Fine di un incubo per Andrea Pizzoli, il diciannovenne pilota romano coinvolto in
grave incidente nell'ultimo round del Yamaha R3 bLU cRU European Cup 2022 a Magny Cours. Ha svolto il suo primo test e quest'anno dovrebbe partecipare al Campionato Italiano Supersport su Yamaha del Prata Motorsport. Andrea Pizzoli era stato trasportato in ospedale in elicottero con commozione cerebrale e tante fratture.
"E' stata una gran botta - ricorda Andrea Pizzoli a Corsedimoto
- ero stato anche in coma farmacologico. Mi ero fatturato cinque vertebre, una costola, una clavicola, metacarpo mano destra, piatto tibiale, crociato... Sono stato un mese e mezzo in ospedale tra Francia e Roma ". Ora come stai?

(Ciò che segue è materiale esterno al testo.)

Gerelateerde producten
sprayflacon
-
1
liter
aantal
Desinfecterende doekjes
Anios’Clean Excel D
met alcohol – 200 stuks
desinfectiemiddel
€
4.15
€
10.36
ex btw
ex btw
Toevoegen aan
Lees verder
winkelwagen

"Sto meglio, ho recuperato praticamente tutto. Devo solo riprendere i giusti automatismi ed è normale dopo sei mesi che non vado in moto. Ringrazio di cuore il team Prata Motorsport che mi è stato vicino quando mi sono fatto male, mi sempre sostenuto e lo fa ancor oggi. Io cerco di ricambiare aiutando la squadra come coach dei piloti più giovani".
Cosa farai in questa stagione?
"Il mio obbiettivo è partecipare CIV Supersport 600 con Prata Motorsport. Mi sto preparando per arrivare pronto e tornare ad essere quello di prima. In passato ho gareggiato in tutti i campionati giovanili tra cui MiniGP, PreGP, Coppa di Spagna ed R3 Cup. L''anno scorso ero approdato alla Yamaha R3 bLU cRU European Cup e le cose erano andate bene: 3 pole position, una vittoria e 4 podi. Poi l'incidente ma ora sono tornato in moto ad a progettare il mio futuro".
Durante l'inverno c'è stato qualcosa che ti ha dato una spinta in più?
"Ho guardato il docufilm su Marc Marquez ed è stato di grande aiuto. Mi ha trasmesso forza e fiducia: bisogna crederci e non mollare, quello che sto facendo io ora. Il mio sogno è arrivare al Mondiale e darò il massimo per poterlo realizzare".